Given problem A. What is the deadline for technical proposals in the passage on bidding for new cricket franchises?
Given problem B. Write a continuation of the passage on bidding for new cricket franchises, starting after its final sentence.

Excerpted passage.
------------

According to sources familiar with the matter, a prominent Pakistani real-estate conglomerate and a well-known solar-energy company—both long-time sponsors of domestic cricket—are among the leading contenders. In total, five major Pakistani groups are believed to be part of the bidding pool, alongside bidders from the United States, the United Kingdom, and another European nation.
Two American businessmen have reportedly expressed serious interest in owning a team, reflecting the league’s increasing global visibility. Meanwhile, the Pakistan Cricket Board (PCB) has already issued the initial tender, and the final reserve price is expected to be set above the early estimate of 1.25 billion rupees. The deadline for submitting technical proposals is 15 December, after which only the qualified bidders will advance to the next phase of the tendering process. A final decision on the addition of two new franchises is expected in January, when the PCB is scheduled to determine the successful applicants and formalise the expansion.
One of the companies participating has drawn particular attention for its distinctive name—reportedly beginning with the letter “T” and followed by “Group of Companies”—though details remain confidential.

------------

Dataset excerpt.

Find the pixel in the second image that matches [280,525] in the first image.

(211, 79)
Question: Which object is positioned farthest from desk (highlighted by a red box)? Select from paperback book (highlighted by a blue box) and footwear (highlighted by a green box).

------------

Expected output A. 15 December

Expected output B.
As the bidding for new franchises gains momentum, a parallel development has raised significant questions about the future of an existing PSL team. Multan Sultans owner Ali Tareen has publicly indicated his intention to step away from the league, though the PCB has not issued an official statement in response.
Sources suggest that discussions are under way to resolve the matter, with several political figures reportedly attempting to mediate. Some insiders believe the existing financial structure may have influenced the team’s position. The Sultans previously paid an annual franchise fee of 1.08 billion rupees, and a projected 25% increase could push the fee to 1.30 billion rupees, a figure believed to be a key point of contention. There are also questions about whether Tareen’s potential exit would affect the team’s identity. Should the current owners withdraw entirely, the continuity of the Multan Sultans' name may not be guaranteed. Further uncertainty surrounds whether present franchise owners—including Multan—will be eligible to participate in any rebidding process if the PCB opts to reopen the team’s rights.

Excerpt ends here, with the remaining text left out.